* What to work on *
Convert every line from the start of the items through the line containing "of products we offer.", inclusive, into a Markdown table with columns named Row and Line, leaving out any blank lines.

********************

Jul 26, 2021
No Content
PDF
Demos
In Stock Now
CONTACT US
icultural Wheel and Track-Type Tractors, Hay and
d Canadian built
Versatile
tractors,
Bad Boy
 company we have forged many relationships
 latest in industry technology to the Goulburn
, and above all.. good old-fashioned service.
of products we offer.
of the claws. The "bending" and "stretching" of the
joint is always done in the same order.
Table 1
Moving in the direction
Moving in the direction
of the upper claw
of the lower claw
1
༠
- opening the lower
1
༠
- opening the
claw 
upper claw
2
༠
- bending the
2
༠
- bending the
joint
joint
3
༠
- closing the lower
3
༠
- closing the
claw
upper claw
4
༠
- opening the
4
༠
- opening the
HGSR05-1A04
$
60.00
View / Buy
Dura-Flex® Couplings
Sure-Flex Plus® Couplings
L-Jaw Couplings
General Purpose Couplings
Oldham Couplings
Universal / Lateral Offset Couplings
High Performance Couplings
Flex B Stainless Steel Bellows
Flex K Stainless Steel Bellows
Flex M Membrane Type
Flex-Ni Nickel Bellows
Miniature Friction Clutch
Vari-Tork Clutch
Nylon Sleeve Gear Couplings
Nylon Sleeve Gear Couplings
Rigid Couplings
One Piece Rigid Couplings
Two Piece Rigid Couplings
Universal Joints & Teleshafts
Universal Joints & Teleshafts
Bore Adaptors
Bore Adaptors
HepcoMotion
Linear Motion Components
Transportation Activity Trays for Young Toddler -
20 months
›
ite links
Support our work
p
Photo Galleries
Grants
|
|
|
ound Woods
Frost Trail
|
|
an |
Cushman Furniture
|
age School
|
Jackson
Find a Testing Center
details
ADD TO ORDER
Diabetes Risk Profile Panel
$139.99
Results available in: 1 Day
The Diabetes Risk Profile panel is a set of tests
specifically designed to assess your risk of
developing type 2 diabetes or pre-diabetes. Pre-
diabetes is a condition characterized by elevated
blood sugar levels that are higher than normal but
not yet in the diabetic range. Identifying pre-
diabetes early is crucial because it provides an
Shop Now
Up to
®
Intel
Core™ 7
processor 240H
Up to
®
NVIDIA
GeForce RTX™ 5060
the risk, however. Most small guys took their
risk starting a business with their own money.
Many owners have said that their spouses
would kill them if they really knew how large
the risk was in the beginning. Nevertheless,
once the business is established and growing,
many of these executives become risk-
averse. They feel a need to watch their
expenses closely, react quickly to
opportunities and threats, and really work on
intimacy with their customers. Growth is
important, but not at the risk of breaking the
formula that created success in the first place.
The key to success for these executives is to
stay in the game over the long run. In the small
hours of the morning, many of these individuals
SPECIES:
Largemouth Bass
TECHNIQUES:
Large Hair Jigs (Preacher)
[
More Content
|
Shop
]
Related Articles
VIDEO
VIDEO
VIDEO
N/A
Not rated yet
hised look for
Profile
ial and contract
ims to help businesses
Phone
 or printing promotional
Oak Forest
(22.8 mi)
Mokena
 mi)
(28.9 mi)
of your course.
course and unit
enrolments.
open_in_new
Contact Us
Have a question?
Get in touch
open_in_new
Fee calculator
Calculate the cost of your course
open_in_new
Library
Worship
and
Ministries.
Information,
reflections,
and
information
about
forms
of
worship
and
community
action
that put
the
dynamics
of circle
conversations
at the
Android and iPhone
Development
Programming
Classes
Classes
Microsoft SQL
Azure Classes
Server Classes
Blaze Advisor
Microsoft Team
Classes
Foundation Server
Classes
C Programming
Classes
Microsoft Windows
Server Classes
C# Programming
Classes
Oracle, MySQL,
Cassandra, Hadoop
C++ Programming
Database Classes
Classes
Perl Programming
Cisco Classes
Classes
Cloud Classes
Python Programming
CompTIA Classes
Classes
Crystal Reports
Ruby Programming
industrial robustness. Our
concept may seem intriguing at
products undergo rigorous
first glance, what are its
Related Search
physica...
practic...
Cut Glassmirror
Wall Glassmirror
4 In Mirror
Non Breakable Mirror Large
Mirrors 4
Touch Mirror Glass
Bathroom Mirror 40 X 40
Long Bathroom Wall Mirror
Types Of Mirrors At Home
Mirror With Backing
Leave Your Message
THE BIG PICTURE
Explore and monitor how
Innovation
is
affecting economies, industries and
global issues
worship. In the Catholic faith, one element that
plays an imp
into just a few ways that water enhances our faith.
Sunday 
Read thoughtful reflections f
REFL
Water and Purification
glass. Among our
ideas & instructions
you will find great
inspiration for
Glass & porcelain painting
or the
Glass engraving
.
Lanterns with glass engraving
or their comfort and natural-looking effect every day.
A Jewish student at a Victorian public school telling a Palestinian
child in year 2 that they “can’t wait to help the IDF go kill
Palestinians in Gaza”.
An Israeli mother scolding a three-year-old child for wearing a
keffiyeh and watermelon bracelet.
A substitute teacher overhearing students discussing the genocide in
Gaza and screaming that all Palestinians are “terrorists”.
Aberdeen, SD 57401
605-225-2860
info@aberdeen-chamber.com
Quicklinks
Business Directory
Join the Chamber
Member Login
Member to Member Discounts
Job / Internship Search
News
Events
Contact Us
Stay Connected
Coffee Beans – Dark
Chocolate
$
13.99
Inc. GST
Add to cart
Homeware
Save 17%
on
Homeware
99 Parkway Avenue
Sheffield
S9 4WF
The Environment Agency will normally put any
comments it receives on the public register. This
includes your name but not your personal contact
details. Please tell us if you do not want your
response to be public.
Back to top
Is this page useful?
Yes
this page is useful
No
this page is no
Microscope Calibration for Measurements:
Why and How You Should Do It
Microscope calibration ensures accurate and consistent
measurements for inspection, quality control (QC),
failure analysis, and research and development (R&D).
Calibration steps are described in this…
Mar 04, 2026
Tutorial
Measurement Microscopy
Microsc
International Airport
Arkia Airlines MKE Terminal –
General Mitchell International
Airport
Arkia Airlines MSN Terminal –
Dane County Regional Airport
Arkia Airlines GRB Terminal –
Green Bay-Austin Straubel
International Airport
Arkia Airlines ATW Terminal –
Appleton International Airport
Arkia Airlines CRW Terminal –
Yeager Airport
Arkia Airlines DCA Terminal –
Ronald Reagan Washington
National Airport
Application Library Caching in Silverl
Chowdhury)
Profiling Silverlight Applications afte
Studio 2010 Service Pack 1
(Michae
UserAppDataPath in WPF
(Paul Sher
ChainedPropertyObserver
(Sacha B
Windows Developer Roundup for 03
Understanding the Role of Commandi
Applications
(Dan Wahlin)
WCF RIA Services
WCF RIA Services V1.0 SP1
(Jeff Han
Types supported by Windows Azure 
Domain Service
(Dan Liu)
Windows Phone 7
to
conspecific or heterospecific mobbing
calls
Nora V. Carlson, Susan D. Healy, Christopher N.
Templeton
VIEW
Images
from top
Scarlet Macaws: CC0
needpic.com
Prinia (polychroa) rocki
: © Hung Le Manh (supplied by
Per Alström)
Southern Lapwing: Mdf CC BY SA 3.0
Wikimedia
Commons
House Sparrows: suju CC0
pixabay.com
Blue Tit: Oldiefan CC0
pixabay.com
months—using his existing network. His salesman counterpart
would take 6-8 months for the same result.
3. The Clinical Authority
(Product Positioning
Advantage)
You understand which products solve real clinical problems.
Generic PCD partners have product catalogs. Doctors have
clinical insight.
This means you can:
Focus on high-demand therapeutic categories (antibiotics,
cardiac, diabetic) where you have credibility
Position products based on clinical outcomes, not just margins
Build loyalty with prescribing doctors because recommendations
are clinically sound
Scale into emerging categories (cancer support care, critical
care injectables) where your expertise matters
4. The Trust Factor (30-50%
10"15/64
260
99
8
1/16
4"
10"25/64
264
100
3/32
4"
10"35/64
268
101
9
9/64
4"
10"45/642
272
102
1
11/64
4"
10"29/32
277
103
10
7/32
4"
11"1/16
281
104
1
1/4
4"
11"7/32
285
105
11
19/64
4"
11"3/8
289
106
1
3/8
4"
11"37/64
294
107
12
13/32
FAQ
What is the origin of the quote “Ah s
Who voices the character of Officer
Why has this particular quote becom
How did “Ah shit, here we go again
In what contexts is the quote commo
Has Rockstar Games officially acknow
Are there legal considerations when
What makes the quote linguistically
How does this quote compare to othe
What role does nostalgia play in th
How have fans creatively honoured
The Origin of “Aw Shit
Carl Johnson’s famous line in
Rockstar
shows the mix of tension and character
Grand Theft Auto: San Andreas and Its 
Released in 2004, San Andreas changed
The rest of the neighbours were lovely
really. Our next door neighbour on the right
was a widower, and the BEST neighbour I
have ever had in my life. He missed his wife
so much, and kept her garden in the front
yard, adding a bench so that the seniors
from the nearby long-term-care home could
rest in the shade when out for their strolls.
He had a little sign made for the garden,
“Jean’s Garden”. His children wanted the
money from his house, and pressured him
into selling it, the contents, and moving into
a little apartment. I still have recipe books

********************

* Response box *
| Row | Line |
|---|---|
| 1 | Jul 26, 2021 |
| 2 | No Content |
| 3 | PDF |
| 4 | Demos |
| 5 | In Stock Now |
| 6 | CONTACT US |
| 7 | icultural Wheel and Track-Type Tractors, Hay and |
| 8 | d Canadian built |
| 9 | Versatile |
| 10 | tractors, |
| 11 | Bad Boy |
| 12 |  company we have forged many relationships |
| 13 |  latest in industry technology to the Goulburn |
| 14 | , and above all.. good old-fashioned service. |
| 15 | of products we offer. |